练习目标: 从数据开头起，到含有“Individuelle B”的那一行为止（首尾两行均包括在内），将这些行表示为 Markdown 表格，两列分别命名为“序号”和“内容”，逐行填入行号与该行文字，空行略去。

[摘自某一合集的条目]
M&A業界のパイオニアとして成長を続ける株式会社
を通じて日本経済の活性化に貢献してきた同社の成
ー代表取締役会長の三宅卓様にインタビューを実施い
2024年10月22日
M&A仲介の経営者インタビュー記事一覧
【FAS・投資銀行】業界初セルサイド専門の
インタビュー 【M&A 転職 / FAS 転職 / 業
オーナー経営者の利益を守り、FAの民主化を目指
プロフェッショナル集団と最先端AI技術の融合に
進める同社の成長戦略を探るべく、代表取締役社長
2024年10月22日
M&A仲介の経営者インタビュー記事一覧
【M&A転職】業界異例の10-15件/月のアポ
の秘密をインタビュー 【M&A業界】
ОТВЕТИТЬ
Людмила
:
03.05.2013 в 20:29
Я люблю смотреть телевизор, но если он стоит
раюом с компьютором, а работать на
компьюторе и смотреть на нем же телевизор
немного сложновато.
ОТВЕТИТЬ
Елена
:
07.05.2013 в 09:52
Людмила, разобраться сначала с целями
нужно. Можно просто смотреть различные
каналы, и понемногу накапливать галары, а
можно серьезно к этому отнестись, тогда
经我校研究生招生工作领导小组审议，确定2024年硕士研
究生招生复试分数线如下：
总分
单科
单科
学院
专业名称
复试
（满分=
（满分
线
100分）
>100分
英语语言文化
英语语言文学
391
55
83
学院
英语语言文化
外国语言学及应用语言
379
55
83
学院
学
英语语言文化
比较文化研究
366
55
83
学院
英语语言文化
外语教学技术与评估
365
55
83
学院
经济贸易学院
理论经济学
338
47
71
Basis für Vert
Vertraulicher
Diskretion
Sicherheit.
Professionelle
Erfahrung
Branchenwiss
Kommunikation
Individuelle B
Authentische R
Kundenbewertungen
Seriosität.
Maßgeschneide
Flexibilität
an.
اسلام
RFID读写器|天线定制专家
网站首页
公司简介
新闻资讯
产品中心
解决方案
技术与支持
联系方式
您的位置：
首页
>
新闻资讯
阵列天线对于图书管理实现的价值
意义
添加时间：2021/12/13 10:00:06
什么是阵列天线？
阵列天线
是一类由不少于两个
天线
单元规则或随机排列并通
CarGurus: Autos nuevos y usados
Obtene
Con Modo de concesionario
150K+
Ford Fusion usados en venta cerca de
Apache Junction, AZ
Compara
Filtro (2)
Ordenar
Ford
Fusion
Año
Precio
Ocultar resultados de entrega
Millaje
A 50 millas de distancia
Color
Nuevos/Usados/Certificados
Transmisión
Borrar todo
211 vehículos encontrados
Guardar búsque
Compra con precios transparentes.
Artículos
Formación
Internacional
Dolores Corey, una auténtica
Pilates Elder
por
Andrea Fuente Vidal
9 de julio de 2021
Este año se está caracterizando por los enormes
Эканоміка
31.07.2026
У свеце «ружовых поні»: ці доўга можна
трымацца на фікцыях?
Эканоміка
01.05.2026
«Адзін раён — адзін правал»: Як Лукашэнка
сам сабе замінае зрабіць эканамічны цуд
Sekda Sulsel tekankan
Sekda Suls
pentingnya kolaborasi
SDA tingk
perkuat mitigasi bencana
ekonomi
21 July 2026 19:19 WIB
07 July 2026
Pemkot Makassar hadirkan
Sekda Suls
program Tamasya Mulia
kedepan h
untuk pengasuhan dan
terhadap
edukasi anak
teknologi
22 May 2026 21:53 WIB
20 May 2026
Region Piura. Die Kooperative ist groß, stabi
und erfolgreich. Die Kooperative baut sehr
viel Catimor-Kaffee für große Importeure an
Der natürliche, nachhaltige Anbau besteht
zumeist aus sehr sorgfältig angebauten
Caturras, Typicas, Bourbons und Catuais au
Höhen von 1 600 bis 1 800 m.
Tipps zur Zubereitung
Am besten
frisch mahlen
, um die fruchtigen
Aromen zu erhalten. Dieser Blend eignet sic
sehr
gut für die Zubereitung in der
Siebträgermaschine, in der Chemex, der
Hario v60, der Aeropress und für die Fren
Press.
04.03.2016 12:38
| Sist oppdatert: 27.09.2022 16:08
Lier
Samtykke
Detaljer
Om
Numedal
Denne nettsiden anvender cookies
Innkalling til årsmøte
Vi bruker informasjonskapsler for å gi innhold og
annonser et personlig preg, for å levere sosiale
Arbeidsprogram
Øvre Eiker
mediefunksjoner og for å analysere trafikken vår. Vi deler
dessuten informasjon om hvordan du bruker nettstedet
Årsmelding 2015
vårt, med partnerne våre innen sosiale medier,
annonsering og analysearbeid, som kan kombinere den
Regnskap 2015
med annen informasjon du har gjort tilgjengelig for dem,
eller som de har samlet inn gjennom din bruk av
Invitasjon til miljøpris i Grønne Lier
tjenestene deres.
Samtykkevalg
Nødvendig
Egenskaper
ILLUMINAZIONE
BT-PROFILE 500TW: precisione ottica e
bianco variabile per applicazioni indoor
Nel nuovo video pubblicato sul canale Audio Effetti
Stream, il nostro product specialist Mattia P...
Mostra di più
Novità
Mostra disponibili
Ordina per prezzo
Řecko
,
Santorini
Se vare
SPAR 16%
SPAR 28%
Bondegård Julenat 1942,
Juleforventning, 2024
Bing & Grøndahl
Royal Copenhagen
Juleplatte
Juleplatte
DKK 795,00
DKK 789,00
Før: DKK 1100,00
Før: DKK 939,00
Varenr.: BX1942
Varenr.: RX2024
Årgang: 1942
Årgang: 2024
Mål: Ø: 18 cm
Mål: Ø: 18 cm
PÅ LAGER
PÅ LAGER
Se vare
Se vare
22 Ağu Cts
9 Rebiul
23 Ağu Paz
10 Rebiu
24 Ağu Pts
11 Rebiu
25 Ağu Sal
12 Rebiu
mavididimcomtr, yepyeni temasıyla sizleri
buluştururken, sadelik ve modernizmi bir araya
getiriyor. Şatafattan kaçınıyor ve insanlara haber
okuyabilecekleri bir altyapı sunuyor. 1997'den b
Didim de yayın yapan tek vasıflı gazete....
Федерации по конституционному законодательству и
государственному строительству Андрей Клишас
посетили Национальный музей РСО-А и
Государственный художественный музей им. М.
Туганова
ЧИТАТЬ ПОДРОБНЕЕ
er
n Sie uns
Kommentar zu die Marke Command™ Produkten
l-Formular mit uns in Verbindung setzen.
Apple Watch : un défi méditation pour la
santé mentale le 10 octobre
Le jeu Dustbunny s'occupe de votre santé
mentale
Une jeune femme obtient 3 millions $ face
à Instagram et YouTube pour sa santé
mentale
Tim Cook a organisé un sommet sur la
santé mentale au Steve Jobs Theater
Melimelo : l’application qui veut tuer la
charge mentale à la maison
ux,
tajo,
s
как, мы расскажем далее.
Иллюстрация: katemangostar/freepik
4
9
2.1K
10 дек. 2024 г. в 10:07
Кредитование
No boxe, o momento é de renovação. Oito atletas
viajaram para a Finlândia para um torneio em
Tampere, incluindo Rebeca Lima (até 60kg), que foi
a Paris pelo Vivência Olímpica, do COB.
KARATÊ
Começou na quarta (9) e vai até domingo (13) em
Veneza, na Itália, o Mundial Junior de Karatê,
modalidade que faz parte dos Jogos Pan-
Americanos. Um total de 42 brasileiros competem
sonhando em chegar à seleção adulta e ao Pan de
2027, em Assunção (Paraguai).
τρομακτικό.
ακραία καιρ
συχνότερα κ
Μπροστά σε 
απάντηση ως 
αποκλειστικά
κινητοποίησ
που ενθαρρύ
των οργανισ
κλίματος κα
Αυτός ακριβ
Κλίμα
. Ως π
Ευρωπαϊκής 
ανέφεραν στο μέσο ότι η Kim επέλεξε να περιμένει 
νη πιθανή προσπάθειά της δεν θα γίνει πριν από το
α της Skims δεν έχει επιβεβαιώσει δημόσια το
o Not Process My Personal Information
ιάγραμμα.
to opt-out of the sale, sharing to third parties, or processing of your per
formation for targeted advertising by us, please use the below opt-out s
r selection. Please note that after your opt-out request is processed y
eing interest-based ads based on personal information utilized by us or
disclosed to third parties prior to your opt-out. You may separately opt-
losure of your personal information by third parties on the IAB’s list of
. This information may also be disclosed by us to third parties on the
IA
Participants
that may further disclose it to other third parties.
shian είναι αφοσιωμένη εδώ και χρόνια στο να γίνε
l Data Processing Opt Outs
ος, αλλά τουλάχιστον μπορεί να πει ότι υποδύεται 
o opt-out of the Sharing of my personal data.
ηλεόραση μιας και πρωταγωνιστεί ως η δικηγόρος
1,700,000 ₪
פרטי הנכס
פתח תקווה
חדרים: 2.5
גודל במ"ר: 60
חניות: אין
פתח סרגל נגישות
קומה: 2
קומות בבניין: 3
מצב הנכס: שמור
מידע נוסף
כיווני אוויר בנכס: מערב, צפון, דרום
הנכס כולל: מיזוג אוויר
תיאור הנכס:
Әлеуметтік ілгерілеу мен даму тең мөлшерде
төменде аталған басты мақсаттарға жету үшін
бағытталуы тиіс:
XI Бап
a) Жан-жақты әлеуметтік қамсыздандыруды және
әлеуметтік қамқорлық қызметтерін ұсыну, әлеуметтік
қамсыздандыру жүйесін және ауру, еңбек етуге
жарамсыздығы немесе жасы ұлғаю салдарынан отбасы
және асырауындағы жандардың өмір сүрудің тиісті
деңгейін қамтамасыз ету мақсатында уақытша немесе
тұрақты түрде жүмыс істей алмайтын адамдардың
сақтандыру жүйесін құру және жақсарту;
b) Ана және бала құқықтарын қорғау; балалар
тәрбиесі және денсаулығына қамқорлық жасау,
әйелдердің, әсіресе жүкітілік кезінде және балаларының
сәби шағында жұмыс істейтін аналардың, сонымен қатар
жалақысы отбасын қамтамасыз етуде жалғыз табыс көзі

参考答案:
| 序号 | 内容 |
|---|---|
| 1 | M&A業界のパイオニアとして成長を続ける株式会社 |
| 2 | を通じて日本経済の活性化に貢献してきた同社の成 |
| 3 | ー代表取締役会長の三宅卓様にインタビューを実施い |
| 4 | 2024年10月22日 |
| 5 | M&A仲介の経営者インタビュー記事一覧 |
| 6 | 【FAS・投資銀行】業界初セルサイド専門の |
| 7 | インタビュー 【M&A 転職 / FAS 転職 / 業 |
| 8 | オーナー経営者の利益を守り、FAの民主化を目指 |
| 9 | プロフェッショナル集団と最先端AI技術の融合に |
| 10 | 進める同社の成長戦略を探るべく、代表取締役社長 |
| 11 | 2024年10月22日 |
| 12 | M&A仲介の経営者インタビュー記事一覧 |
| 13 | 【M&A転職】業界異例の10-15件/月のアポ |
| 14 | の秘密をインタビュー 【M&A業界】 |
| 15 | ОТВЕТИТЬ |
| 16 | Людмила |
| 17 | : |
| 18 | 03.05.2013 в 20:29 |
| 19 | Я люблю смотреть телевизор, но если он стоит |
| 20 | раюом с компьютором, а работать на |
| 21 | компьюторе и смотреть на нем же телевизор |
| 22 | немного сложновато. |
| 23 | ОТВЕТИТЬ |
| 24 | Елена |
| 25 | : |
| 26 | 07.05.2013 в 09:52 |
| 27 | Людмила, разобраться сначала с целями |
| 28 | нужно. Можно просто смотреть различные |
| 29 | каналы, и понемногу накапливать галары, а |
| 30 | можно серьезно к этому отнестись, тогда |
| 31 | 经我校研究生招生工作领导小组审议，确定2024年硕士研 |
| 32 | 究生招生复试分数线如下： |
| 33 | 总分 |
| 34 | 单科 |
| 35 | 单科 |
| 36 | 学院 |
| 37 | 专业名称 |
| 38 | 复试 |
| 39 | （满分= |
| 40 | （满分 |
| 41 | 线 |
| 42 | 100分） |
| 43 | >100分 |
| 44 | 英语语言文化 |
| 45 | 英语语言文学 |
| 46 | 391 |
| 47 | 55 |
| 48 | 83 |
| 49 | 学院 |
| 50 | 英语语言文化 |
| 51 | 外国语言学及应用语言 |
| 52 | 379 |
| 53 | 55 |
| 54 | 83 |
| 55 | 学院 |
| 56 | 学 |
| 57 | 英语语言文化 |
| 58 | 比较文化研究 |
| 59 | 366 |
| 60 | 55 |
| 61 | 83 |
| 62 | 学院 |
| 63 | 英语语言文化 |
| 64 | 外语教学技术与评估 |
| 65 | 365 |
| 66 | 55 |
| 67 | 83 |
| 68 | 学院 |
| 69 | 经济贸易学院 |
| 70 | 理论经济学 |
| 71 | 338 |
| 72 | 47 |
| 73 | 71 |
| 74 | Basis für Vert |
| 75 | Vertraulicher |
| 76 | Diskretion |
| 77 | Sicherheit. |
| 78 | Professionelle |
| 79 | Erfahrung |
| 80 | Branchenwiss |
| 81 | Kommunikation |
| 82 | Individuelle B |